Há maios ou menos 20 dias, a notícia que bombava na internet soava quase que inacreditável: “mulher beija no tribunal o homem que lhe deu cinco tiros”. Isso, talvez soe surreal para alguém que nunca participou de um Júri popular com as suas mazelas e vicissitudes do tempo, mas nas relações entre pessoas envolvidas em atos de violência, nenhum fato pode ser considerado como espantoso. O fato ocorreu num julgamento na cidade de Venâncio Aires, no interior do Rio Grande do Sul e diante do olhar incrédulo dos jurados, a vítima de violência doméstica alvejada com nada menos que 05 (cinco) tiros nas costas, pediu licença ao juiz, foi até o réu e deu-lhe um beijo apaixonado. Registrada pelas câmeras, a cena e a história surreal para alguns correram mundo.
Em entrevista a um determinado jornal, Micheli Schlosser, de 25 anos, explicou que seu namorado Lisandro Rafael Posselt, 28 anos, não tivera culpa dos tiros que disparou contra ela em agosto do ano passado. Os cincos projéteis continuam no corpo dela.
Assim ela se expressou: “brigamos por causa de conversas que eu peguei no celular dele. Eu provoquei muito ele naquele dia. Ameacei que iria denunciá-lo à polícia por estupro. Ele nunca me agrediu antes. Eu não fico com homem que agride”, disse ela. Aos jurados, ela explicou durante o julgamento que deseja que o namoro deles retome de onde parou – nos tiros, quer dizer -, enquanto ele, condenado por tentativa de feminicídio e porte ilegal de arma, cumpre pena de sete anos em regime semiaberto, com tornozeleira eletrônica. O plano dela é se casar com o rapaz. Na internet, jornalistas questionaram a atitude da moça e leitoras e leitores se dividiram. Uma parte, revoltada, disse que é por causa de gente como Micheli que as mulheres continuam a ser mortas. Outra parte saiu em defesa da vítima, eis que agora ela sofria mais uma violência da mídia. Por acaso ela não sabe que as vítimas de relações abusivas são mulheres frágeis, adoentadas, que se colocam emocionalmente ao lado dos seus algozes por serem incapazes de resistir a eles?
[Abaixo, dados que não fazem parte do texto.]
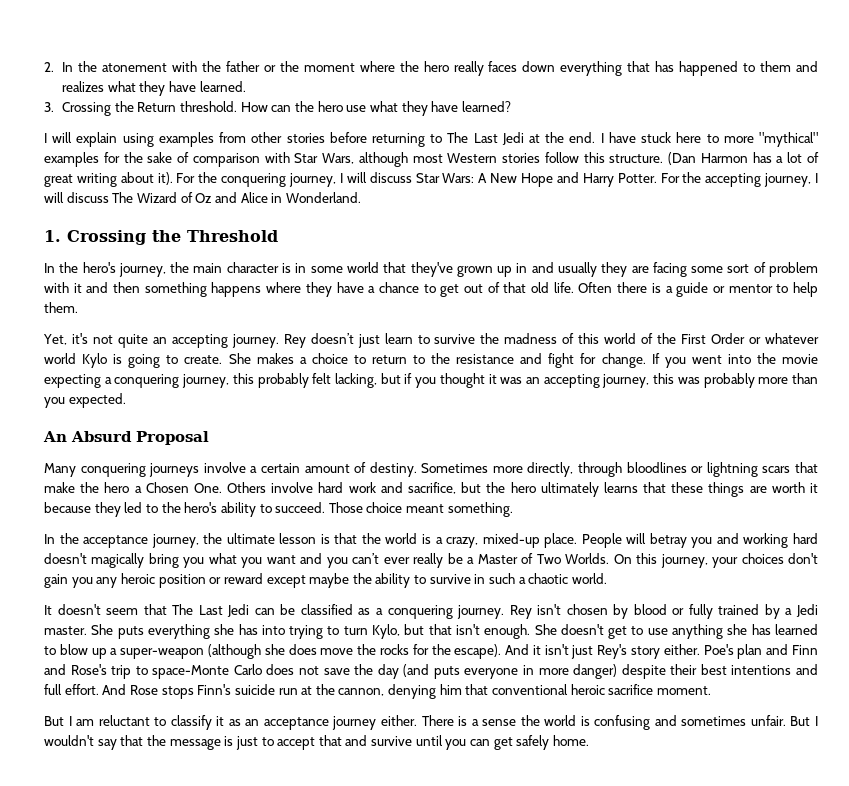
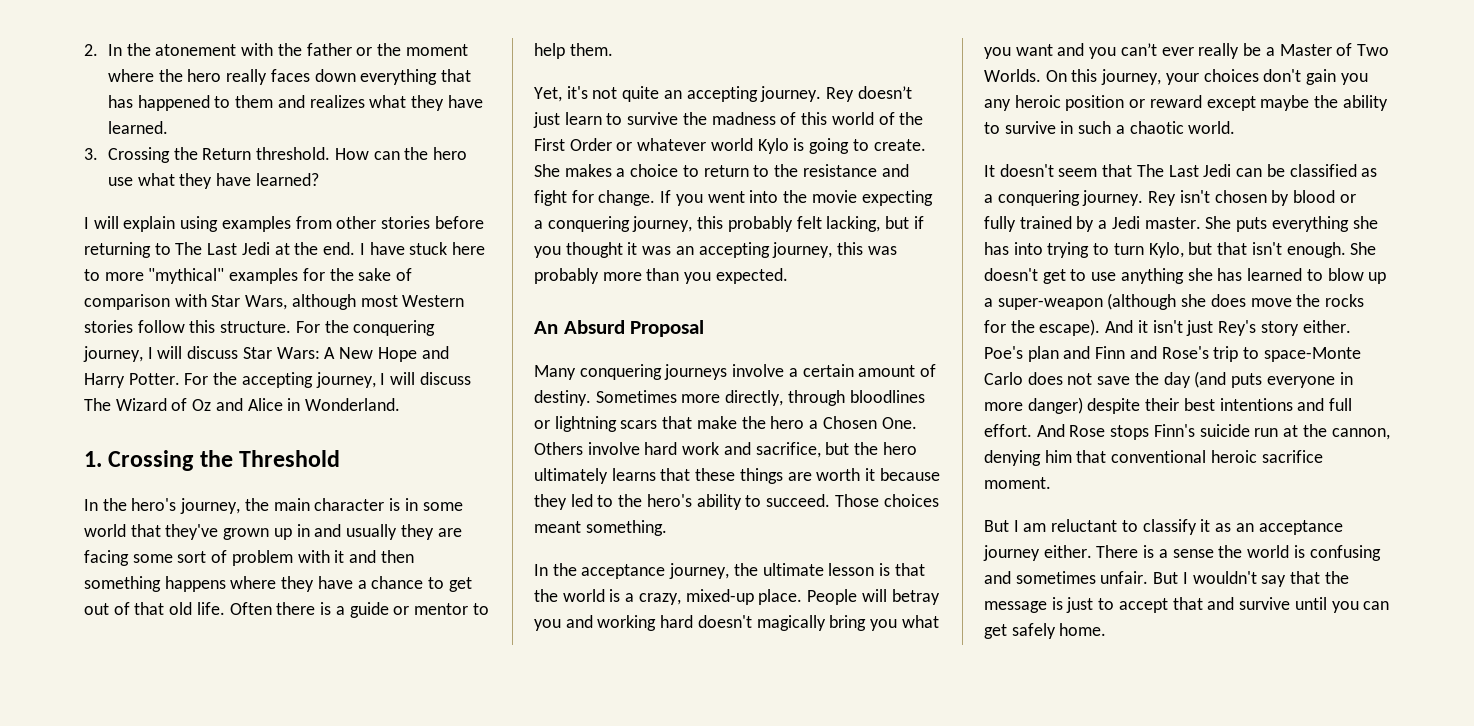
[668,152,820,165] [44,172,173,187] (Dan Harmon has a lot of great writing about it). -> (292, 327) none
[366,502,403,513] choice -> [883,494,939,507] choices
Essa era a alegação. Bem, eu acho que as pessoas e suas relações afetivas são muito mais complicadas do que as nossas opiniões simplistas e quem atua na área criminal sabe ou pelo menos deveria saber que o ser humano é mais do que diz ser. Não tenho dúvida que essa moça está sendo insanamente leniente com o namorado que diante da tortura da chantagem e de uma relação pra lá de doente, resolveu a questão tentando matá-la. Um cristão talvez entendesse a necessidade de perdoar intimamente o agressor, mas… voltar a namorar com ele, e ajudar a salvá-lo no julgamento com um beijo de novela, para maioria das pessoas, ultrapassa os limites da autoestima e da autopreservação. Ao mesmo tempo, a moça não parece de forma alguma com medo ou aterrorizada por seu agressor. Em vez de se portar de forma submissa ou assustada, age como senhora da situação.
Já vi diversas vezes jovens assentirem a perda de controle dos seus namorados, noivos e maridos. É como se as explosões de violência ou erotismo fossem um tributo a elas. Há vaidade e prazer nisso, uma espécie de confirmação por vias tortas do próprio poder de sedução. De achar-se poderosa e irresistível a considerar-se responsável pela reação assassina do parceiro é só um passo, e a vítima parece ter dado esse passo sem a menor hesitação: eu sou culpada, não ele.
Outra maneira de olhar os fatos é considerar que o casal da cidade de Venâncio Aires vivia uma relação doente, baseada em conflito, gritaria e agressão permanentes. Às vezes os dois são agressivos, às vezes só um deles, mas ambos são sócios na empreitada desastrosa. Se apenas um fosse doente, o outro tentaria ir embora. Quando não vai, quando nem tentam, é porque tem parte na turbulência e nos sentimentos intensos que ela provoca.
Não sei dizer com certeza, mas acho que houve um encontro de personalidades doentes na formação desse casal ao ponto do autor ter chegado a disparar cinco vezes contra a vítima em praça pública, depois de um ano e meio de namoro, e que ela se apresente como verdadeira culpada por esse crime sugere de alguma forma um caso de loucura a dois. Não me surpreende que o júri deu uma sentença levíssima, com base no argumento de “forte emoção”.
Pra uns, esse argumento não convence e a condenação com pena máxima poderia ser o melhor caminho. Pra outros, a vida humana anda barata. Eu prefiro achar que o ser humano é complexo demais e que algumas vezes, mostra-se de forma evidente que ele é uma experiência de Deus que não deu certo.